Поиск идеала не ведет ни к какому идеалу, потому что на поверку любой идеал оказывается всего лишь аллегорией, таящей в себе другой, более высокий идеал, и так без конца. Почему поэт и не дает здесь покоя себе, а особенно читателю, ведь покой есть полная противоположность поэтического акта. Единственный покой, который он обретает, это поэтическая вечность, представляющая для него идеал; но это вечность небытия, поскольку она – вне времени, а потому найденный идеал миг спустя превращается в аллегорию…[579].

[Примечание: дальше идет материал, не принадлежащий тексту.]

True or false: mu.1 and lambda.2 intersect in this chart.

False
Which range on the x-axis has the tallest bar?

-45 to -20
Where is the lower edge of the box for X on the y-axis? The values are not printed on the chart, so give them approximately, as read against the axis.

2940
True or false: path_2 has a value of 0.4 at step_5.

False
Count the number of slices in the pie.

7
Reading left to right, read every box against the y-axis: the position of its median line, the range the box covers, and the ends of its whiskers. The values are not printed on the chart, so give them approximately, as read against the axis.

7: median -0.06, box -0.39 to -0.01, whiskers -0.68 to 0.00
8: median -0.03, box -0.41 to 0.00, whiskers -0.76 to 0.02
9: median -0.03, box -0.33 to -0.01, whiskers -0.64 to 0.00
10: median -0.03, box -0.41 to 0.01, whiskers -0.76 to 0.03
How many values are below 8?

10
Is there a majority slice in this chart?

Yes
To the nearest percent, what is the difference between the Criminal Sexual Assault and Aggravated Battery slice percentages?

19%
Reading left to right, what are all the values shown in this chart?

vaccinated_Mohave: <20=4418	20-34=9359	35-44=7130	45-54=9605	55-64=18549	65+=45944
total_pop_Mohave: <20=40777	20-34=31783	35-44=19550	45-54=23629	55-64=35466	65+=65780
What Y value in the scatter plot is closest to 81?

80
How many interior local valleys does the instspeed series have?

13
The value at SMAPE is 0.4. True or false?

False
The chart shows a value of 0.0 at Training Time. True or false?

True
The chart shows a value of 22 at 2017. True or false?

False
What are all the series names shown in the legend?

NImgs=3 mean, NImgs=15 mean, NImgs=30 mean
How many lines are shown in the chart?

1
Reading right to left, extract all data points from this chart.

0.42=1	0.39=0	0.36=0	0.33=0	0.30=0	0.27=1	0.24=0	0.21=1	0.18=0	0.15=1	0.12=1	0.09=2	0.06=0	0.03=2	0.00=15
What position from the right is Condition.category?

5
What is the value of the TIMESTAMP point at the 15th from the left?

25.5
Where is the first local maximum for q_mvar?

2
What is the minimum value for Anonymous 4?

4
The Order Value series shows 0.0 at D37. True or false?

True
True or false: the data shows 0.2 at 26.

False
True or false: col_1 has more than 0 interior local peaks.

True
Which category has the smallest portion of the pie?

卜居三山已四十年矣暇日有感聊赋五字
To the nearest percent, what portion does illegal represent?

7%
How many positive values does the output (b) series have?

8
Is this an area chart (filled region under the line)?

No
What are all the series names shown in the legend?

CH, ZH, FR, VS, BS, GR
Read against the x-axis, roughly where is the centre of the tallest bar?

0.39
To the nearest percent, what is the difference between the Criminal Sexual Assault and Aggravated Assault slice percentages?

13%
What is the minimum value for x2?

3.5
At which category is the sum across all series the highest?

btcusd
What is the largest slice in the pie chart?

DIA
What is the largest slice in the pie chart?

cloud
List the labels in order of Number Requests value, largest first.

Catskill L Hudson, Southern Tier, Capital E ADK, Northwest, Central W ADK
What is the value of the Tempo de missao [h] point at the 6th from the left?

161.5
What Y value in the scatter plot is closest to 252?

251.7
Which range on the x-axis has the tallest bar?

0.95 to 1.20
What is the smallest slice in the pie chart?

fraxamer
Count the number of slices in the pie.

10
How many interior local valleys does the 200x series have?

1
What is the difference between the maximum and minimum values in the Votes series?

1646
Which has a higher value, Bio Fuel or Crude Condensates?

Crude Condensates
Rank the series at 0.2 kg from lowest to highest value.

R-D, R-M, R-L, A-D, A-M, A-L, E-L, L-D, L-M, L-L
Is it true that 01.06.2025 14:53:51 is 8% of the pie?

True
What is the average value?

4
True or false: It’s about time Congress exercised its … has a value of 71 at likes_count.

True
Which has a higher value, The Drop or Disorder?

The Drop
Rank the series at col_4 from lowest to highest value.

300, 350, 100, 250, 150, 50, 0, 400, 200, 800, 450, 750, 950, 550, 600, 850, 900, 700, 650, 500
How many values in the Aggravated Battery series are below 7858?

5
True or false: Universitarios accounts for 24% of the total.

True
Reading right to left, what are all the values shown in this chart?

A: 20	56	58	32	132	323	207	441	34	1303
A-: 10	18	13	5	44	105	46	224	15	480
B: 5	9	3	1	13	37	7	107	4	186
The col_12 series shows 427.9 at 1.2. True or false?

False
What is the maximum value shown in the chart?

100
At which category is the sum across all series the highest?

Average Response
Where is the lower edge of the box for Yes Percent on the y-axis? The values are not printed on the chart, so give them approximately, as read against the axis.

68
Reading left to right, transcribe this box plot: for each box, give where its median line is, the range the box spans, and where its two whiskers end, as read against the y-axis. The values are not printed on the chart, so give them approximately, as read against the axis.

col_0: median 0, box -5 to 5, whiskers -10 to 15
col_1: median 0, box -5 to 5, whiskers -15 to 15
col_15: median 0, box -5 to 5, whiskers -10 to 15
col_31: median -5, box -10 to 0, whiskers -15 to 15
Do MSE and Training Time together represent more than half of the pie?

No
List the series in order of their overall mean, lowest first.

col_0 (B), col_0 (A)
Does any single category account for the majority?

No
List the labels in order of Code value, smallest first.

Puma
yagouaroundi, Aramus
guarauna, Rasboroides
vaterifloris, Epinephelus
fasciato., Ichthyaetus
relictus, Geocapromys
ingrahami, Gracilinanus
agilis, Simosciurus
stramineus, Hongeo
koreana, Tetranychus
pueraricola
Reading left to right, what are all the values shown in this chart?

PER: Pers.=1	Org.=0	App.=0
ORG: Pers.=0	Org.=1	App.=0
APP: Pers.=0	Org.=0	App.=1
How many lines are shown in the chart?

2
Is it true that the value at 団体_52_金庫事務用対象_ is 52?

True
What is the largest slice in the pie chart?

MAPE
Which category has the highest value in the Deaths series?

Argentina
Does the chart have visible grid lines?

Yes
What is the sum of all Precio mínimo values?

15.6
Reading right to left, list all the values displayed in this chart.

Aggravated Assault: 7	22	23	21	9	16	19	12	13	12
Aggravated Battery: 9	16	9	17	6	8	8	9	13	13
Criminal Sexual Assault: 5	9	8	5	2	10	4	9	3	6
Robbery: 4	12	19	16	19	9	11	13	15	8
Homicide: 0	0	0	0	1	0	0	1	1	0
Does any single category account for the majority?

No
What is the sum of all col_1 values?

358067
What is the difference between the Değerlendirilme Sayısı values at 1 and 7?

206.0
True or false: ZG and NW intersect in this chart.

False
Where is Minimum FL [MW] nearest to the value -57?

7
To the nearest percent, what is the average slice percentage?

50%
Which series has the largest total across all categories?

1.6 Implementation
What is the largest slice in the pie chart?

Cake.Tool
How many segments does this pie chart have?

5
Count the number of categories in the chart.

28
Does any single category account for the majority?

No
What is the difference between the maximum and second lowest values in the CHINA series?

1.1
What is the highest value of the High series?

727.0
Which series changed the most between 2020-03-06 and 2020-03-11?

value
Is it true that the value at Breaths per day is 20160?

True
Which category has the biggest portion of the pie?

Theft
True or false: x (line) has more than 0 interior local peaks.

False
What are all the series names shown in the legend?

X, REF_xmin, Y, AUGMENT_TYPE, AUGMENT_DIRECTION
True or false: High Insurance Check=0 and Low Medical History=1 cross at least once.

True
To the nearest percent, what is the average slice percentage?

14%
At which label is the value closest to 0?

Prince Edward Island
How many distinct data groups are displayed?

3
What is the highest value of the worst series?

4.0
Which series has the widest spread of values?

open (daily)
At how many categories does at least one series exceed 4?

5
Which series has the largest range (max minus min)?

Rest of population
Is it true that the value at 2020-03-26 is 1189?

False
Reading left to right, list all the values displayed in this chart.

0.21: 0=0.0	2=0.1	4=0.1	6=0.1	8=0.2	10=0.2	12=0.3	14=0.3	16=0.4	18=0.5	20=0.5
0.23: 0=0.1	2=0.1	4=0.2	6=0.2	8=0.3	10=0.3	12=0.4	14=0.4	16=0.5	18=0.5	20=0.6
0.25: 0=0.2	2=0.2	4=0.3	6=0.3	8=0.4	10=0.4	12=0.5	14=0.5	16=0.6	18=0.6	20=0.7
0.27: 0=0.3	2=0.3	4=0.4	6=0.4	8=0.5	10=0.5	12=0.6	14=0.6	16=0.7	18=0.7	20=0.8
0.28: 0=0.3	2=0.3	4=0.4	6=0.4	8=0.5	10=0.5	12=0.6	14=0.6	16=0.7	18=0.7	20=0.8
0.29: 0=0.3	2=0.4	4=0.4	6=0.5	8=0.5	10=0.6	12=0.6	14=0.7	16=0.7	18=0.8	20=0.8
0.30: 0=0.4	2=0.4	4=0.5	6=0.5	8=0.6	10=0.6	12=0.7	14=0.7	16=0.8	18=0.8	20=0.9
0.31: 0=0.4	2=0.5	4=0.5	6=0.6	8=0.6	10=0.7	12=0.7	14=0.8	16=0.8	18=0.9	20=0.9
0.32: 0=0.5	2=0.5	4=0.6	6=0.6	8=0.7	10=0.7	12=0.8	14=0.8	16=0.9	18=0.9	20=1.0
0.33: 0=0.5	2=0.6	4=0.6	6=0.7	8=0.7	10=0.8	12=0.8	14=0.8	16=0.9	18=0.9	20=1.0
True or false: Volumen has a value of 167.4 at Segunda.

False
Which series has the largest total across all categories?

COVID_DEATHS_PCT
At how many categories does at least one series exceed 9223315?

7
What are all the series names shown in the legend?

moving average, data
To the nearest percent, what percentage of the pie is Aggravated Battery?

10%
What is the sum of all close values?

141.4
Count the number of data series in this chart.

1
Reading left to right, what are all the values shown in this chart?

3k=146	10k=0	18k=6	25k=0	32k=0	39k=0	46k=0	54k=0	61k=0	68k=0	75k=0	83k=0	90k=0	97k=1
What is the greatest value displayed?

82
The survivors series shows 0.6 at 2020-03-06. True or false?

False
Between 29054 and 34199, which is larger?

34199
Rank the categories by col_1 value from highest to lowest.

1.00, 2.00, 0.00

И все же урок Гофмана не пропадет даром. Если ирония и меланхолия лишь по-разному отсылают к одному и тому же духовному уровню, нужно применить против них обеих, но еще радикальнее, целительное средство «перевернутого зрения» или, пользуясь терминами Кьеркегора, качественный скачок. Через иронию (в «романтическом» смысле) обязательно нужно пройти, чтобы освободиться от ложной серьезности и филистерства. Но затем ирония должна превзойти себя, от умственного отрицания необходимо перейти к экзистенциальному покаянию, утверждаясь в высшем юморе и высшей серьезности. Здесь мы приближаемся к точке, где под взглядом юмора поэтическая ирония сама должна перевернуться кверху ногами… Ироник – этот тот, кто в головокружении от возможного рискует потерять равновесие, но вместе с тем он владеет орудием духовного развития, если умеет обратить острое жало отрицания против своей обманчивой свободы. Избавление теперь – не дар, которым украшает себя обожествленный разум, не триумф сознания, верящего, будто способно из себя самого и одними собственными силами произвести на свет радости идеала. Отныне Труффальдино теряет власть: приведенный к сознанию своей конечности, разум утрачивает энергию, которую пытался почерпнуть в бесконечности иронического отрицания; опустошенный иронией мир уже не сделать пригодным для жизни. Остается лишь смиренно, терпеливо ждать знака, поданного Богом, заверения, ниспосланного свыше. Остается вера. Но, так же как Джильо скрывал природу венценосца под шутовским нарядом Капитана Панталоне, «рыцарь веры» будет вести себя так, чтобы сбить всех с толку: выпускать книги под диковинными псевдонимами, невзирая на смешки прохожих бродить по улицам Копенгагена в кургузых брюках, вышедшей из моды шляпе, с огромным зонтом, – он понял урок Челионати. И в отличие от Гоцци нисколько не расстроится от того, что принят за другого, – зато он может с открытым забралом броситься в бой во имя христианства, а не только ради возрождения эстетического идеала.